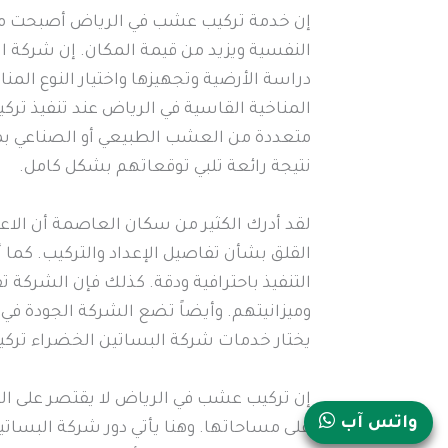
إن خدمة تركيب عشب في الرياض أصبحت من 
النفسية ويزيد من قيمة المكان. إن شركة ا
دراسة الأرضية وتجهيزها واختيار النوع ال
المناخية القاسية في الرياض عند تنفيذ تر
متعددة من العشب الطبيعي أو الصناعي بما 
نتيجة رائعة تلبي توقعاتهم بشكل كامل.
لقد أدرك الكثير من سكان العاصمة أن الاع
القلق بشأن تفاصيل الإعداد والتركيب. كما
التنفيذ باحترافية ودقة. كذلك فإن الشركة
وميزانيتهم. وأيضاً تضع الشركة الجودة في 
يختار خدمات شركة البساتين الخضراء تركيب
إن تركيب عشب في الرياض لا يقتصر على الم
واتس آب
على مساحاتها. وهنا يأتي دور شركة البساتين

---

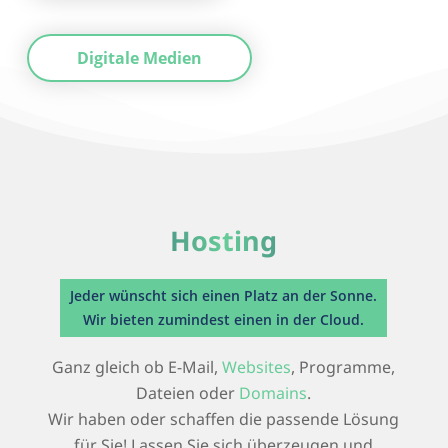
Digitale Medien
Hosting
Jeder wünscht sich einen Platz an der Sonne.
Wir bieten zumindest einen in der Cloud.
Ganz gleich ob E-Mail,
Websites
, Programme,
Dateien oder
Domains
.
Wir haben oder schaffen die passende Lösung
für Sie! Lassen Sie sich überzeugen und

---

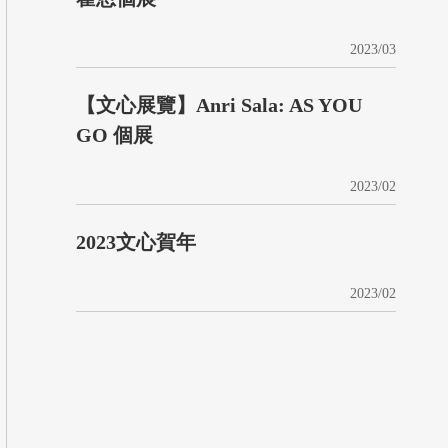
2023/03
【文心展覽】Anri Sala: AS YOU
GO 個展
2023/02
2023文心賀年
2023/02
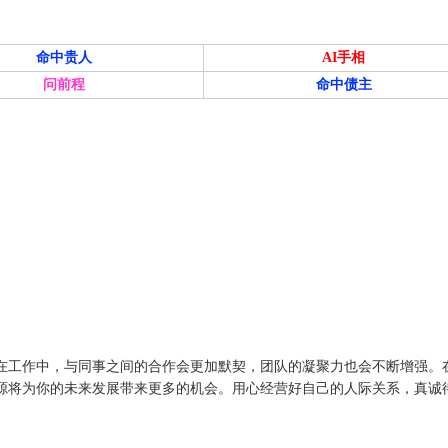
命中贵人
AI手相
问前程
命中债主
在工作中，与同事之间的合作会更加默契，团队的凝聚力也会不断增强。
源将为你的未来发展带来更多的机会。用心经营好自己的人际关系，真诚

What is expected.
Copy the lines from the one containing "إن خدمة تركيب عشب في الرياض أصبحت من" down to the one containing "وميزانيتهم. وأيضاً تضع الشركة الجودة في", including both of those lines, without changing a character.

Written response.
إن خدمة تركيب عشب في الرياض أصبحت من 
النفسية ويزيد من قيمة المكان. إن شركة ا
دراسة الأرضية وتجهيزها واختيار النوع ال
المناخية القاسية في الرياض عند تنفيذ تر
متعددة من العشب الطبيعي أو الصناعي بما 
نتيجة رائعة تلبي توقعاتهم بشكل كامل.
لقد أدرك الكثير من سكان العاصمة أن الاع
القلق بشأن تفاصيل الإعداد والتركيب. كما
التنفيذ باحترافية ودقة. كذلك فإن الشركة
وميزانيتهم. وأيضاً تضع الشركة الجودة في 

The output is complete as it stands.